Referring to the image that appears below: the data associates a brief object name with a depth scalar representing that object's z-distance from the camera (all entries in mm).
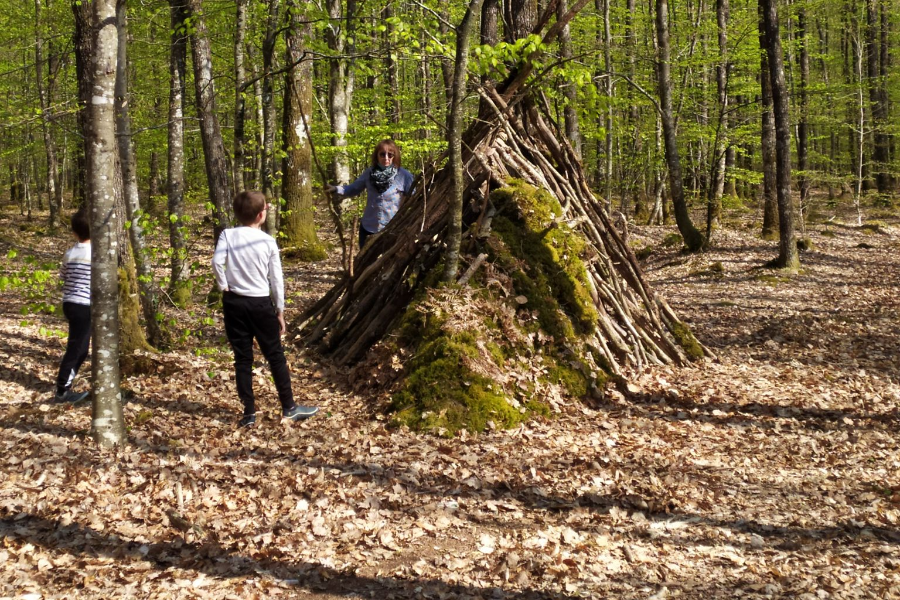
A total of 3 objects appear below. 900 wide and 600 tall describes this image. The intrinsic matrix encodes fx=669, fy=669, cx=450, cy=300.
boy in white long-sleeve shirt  4898
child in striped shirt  5578
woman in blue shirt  6957
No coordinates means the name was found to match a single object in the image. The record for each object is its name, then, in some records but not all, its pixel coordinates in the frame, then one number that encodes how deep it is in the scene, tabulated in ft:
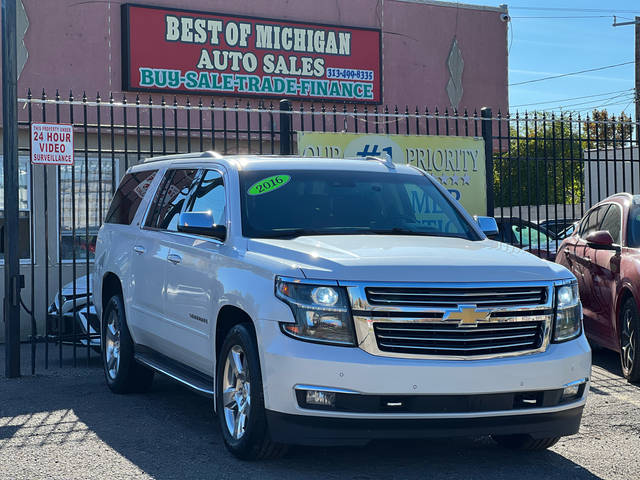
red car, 29.25
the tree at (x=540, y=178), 103.80
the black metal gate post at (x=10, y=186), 31.19
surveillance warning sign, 32.04
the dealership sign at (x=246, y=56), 52.95
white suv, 17.78
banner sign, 37.70
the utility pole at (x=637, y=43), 95.60
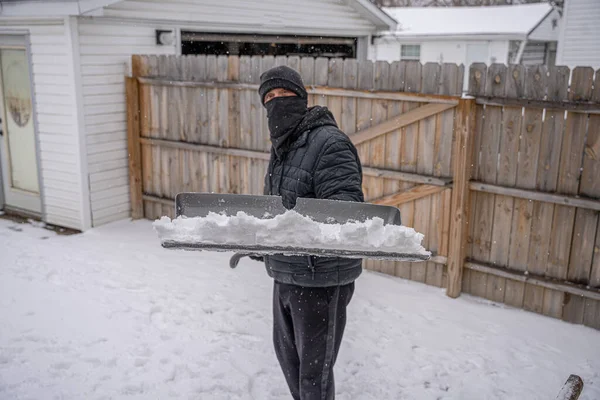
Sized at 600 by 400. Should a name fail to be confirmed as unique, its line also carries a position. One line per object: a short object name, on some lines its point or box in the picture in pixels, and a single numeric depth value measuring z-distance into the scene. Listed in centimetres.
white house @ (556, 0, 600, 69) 1567
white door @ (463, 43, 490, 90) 2302
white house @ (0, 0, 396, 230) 695
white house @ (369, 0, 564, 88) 2247
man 269
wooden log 312
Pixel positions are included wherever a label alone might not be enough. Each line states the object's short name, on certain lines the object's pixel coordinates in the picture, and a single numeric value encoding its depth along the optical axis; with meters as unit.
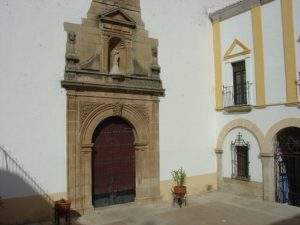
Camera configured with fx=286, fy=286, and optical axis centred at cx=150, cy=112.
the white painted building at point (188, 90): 7.15
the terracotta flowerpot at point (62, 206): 7.09
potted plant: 9.45
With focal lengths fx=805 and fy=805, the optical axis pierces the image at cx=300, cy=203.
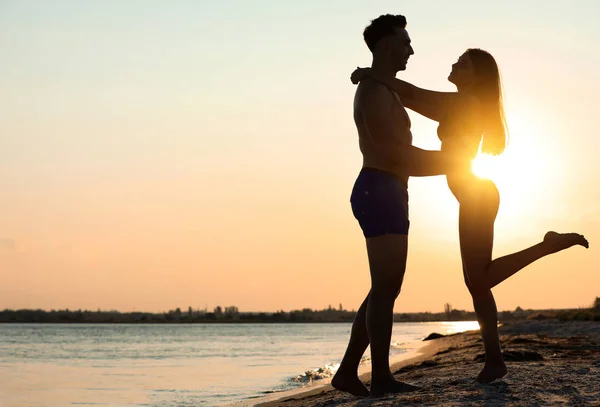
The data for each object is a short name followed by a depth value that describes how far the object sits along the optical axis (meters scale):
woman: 5.70
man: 5.52
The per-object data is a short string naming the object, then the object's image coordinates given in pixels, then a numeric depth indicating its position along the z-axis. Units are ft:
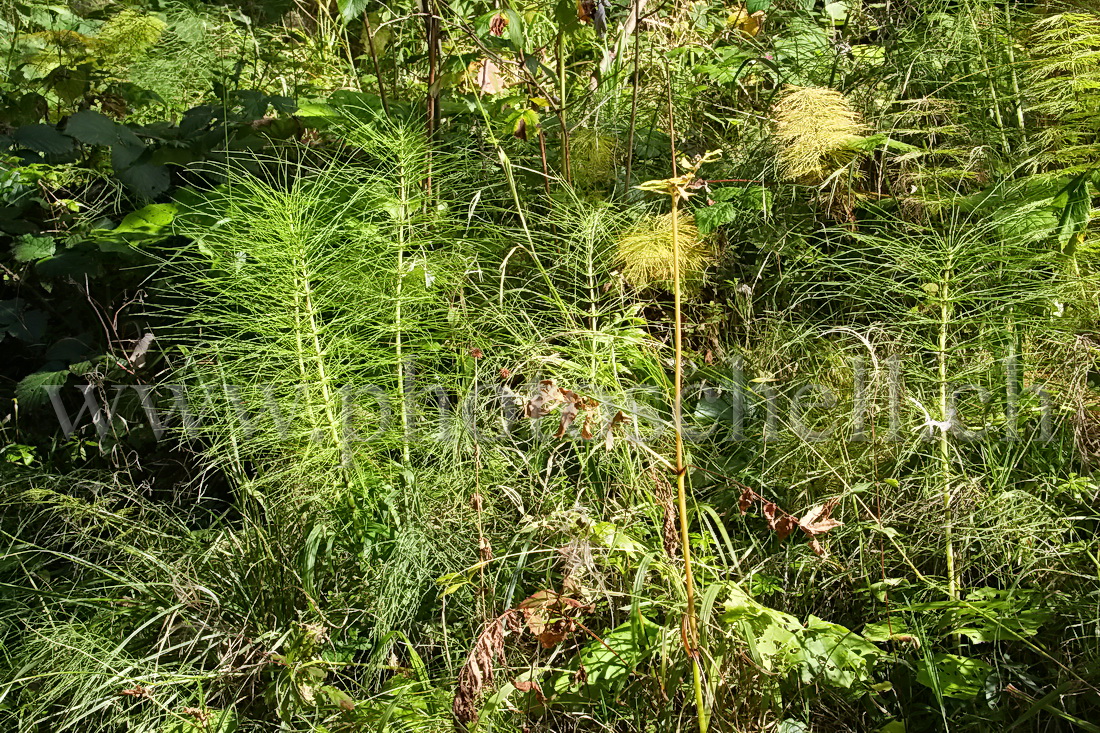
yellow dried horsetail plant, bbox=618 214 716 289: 8.07
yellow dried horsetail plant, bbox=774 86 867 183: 8.25
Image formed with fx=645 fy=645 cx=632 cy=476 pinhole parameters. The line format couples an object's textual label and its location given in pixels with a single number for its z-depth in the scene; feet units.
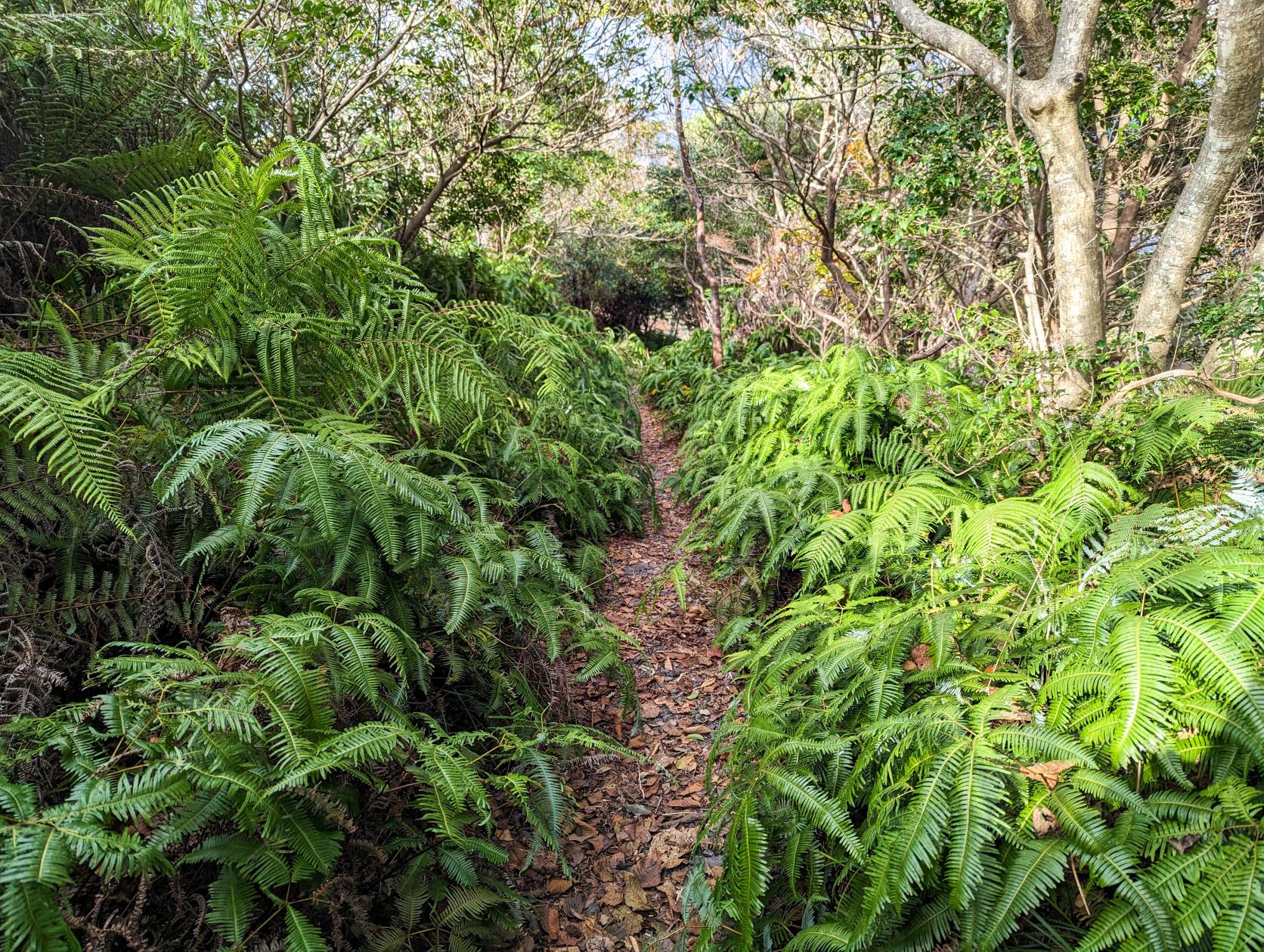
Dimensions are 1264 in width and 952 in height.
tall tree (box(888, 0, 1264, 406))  11.06
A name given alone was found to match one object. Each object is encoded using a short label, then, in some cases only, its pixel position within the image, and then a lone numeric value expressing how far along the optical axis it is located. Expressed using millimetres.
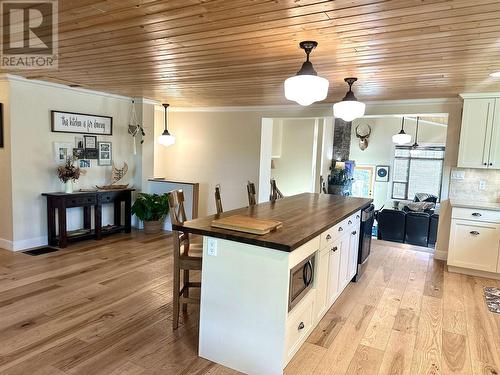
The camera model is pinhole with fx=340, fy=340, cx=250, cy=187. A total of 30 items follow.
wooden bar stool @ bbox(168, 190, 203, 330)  2729
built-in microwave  2184
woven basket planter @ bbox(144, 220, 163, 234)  5812
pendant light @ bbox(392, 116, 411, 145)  8477
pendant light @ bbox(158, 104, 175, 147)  6282
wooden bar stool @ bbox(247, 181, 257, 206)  4181
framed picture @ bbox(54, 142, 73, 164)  4883
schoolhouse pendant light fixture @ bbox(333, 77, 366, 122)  3316
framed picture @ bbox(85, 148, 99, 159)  5289
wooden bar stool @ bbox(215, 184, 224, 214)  3437
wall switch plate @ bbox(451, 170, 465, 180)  4863
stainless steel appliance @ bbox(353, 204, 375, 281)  3961
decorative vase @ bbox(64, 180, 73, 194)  4879
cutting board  2236
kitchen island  2096
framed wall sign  4842
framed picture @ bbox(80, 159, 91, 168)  5261
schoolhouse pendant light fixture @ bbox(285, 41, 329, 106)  2405
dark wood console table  4711
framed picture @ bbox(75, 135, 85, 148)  5137
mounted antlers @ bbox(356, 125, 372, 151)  10625
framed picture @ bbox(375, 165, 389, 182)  10617
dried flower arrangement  4793
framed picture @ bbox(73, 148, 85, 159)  5070
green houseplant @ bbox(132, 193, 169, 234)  5719
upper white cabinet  4332
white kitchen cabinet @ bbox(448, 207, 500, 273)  4168
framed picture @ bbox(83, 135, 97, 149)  5247
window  10281
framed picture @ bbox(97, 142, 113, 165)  5516
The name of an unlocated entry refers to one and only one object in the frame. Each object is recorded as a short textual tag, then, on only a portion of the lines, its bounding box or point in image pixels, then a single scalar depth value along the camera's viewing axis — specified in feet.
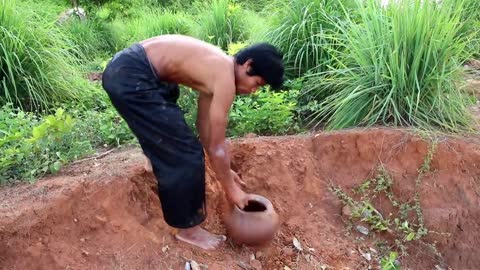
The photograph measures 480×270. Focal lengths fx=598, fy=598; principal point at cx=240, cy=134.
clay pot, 11.33
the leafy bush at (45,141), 11.87
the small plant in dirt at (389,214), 13.43
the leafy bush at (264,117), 14.84
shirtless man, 10.27
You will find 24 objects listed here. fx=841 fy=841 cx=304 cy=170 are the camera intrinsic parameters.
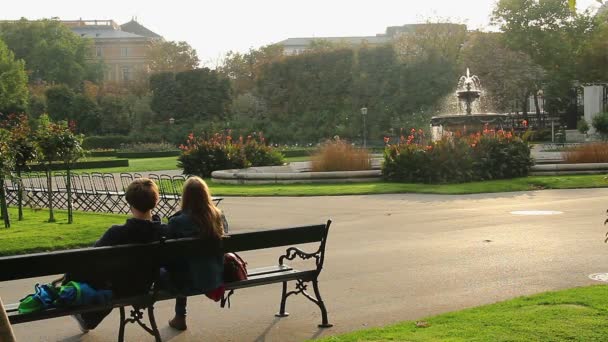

::::

*What this task involves*. Print the listing word for word, but omit the pictures.

*Finished task*.
Referring to the image that appears below: the data associates a brief object name with a depth scalar representing that object's z-distance from the camera (all entries in mm).
A total of 3 objects appear below. 900 wide and 600 tall describes this image. The intrinsic matrix encodes fx=669, fy=669, cx=450, cy=300.
boy in white long-sleeve shirt  4898
child in striped shirt  5578
woman in blue shirt  6957
No coordinates means the name was found to match a single object in the image. The record for each object is its name, then, in some records but not all, its pixel coordinates in the frame, then one number that encodes how deep it is in the scene, tabulated in ft:
red car, 29.25
the tree at (x=540, y=178), 103.80
the black metal gate post at (x=10, y=186), 31.19
surveillance warning sign, 32.04
the dealership sign at (x=246, y=56), 52.95
white suv, 17.78
banner sign, 37.70
the utility pole at (x=637, y=43), 95.60
Sized at 600 by 400. Should a name fail to be confirmed as unique, its line also carries a position. One line per object: a short object name, on some lines its point or box in the picture in pixels, and a single numeric depth value measuring z-distance into the scene. Listed in centimetres.
white house @ (556, 0, 600, 69) 1567
white door @ (463, 43, 490, 90) 2302
white house @ (0, 0, 396, 230) 695
white house @ (369, 0, 564, 88) 2247
man 269
wooden log 312
Pixel positions are included wherever a label alone might not be enough. Each line states the object's short name, on certain lines the object's pixel coordinates in the picture, and a single numeric value encoding its depth along the optical axis; with meters as unit.
Camera configured with fx=286, fy=286, and optical axis centred at cx=150, cy=112.
the white painted building at point (188, 90): 7.15
the terracotta flowerpot at point (62, 206): 7.09
potted plant: 9.45
With focal lengths fx=805 and fy=805, the optical axis pierces the image at cx=300, cy=203.
The data for each object is a short name followed by a depth value that describes how far the object sits along the optical axis (meters scale):
woman: 5.70
man: 5.52
The per-object data is a short string naming the object, then the object's image coordinates given in pixels, then a numeric depth indicating its position along the z-axis. Units are ft:
yellow dried horsetail plant, bbox=618 214 716 289: 8.07
yellow dried horsetail plant, bbox=774 86 867 183: 8.25
Image formed with fx=645 fy=645 cx=632 cy=476 pinhole parameters. The line format couples an object's textual label and its location given in pixels with a single number for its z-depth in the scene; feet units.
Dimensions are 1264 in width and 952 in height.
tall tree (box(888, 0, 1264, 406))  11.06
A name given alone was found to match one object. Each object is encoded using a short label, then, in some cases only, its pixel position within the image, and then a lone numeric value expressing how far along the optical axis it is located. Expressed using millimetres.
The camera model is pinhole with fx=340, fy=340, cx=250, cy=187. A total of 30 items follow.
wooden bar stool @ bbox(168, 190, 203, 330)  2729
built-in microwave  2184
woven basket planter @ bbox(144, 220, 163, 234)  5812
pendant light @ bbox(392, 116, 411, 145)  8477
pendant light @ bbox(158, 104, 175, 147)  6282
wooden bar stool @ bbox(247, 181, 257, 206)  4181
framed picture @ bbox(54, 142, 73, 164)  4883
schoolhouse pendant light fixture @ bbox(333, 77, 366, 122)  3316
framed picture @ bbox(85, 148, 99, 159)  5289
wooden bar stool @ bbox(215, 184, 224, 214)  3437
wall switch plate @ bbox(451, 170, 465, 180)  4863
stainless steel appliance @ bbox(353, 204, 375, 281)  3961
decorative vase @ bbox(64, 180, 73, 194)  4879
cutting board  2236
kitchen island  2096
framed wall sign  4842
framed picture @ bbox(80, 159, 91, 168)  5261
schoolhouse pendant light fixture @ bbox(285, 41, 329, 106)  2405
dark wood console table  4711
framed picture @ bbox(75, 135, 85, 148)  5137
mounted antlers @ bbox(356, 125, 372, 151)  10625
framed picture @ bbox(375, 165, 389, 182)  10617
dried flower arrangement  4793
framed picture @ bbox(73, 148, 85, 159)  5070
green houseplant @ bbox(132, 193, 169, 234)  5719
upper white cabinet  4332
white kitchen cabinet @ bbox(448, 207, 500, 273)  4168
framed picture @ bbox(83, 135, 97, 149)  5247
window  10281
framed picture @ bbox(97, 142, 113, 165)  5516
The name of an unlocated entry refers to one and only one object in the frame. Each object is recorded as a short textual tag, then, on only a portion of the lines, its bounding box or point in image pixels, then a single scalar depth value along the camera's viewing axis — specified in feet.
The photograph measures 480×270. Focal lengths fx=598, fy=598; principal point at cx=240, cy=134.
clay pot, 11.33
the leafy bush at (45,141), 11.87
the small plant in dirt at (389,214), 13.43
the leafy bush at (264,117), 14.84
shirtless man, 10.27
You will find 24 objects listed here. fx=841 fy=841 cx=304 cy=170 are the camera intrinsic parameters.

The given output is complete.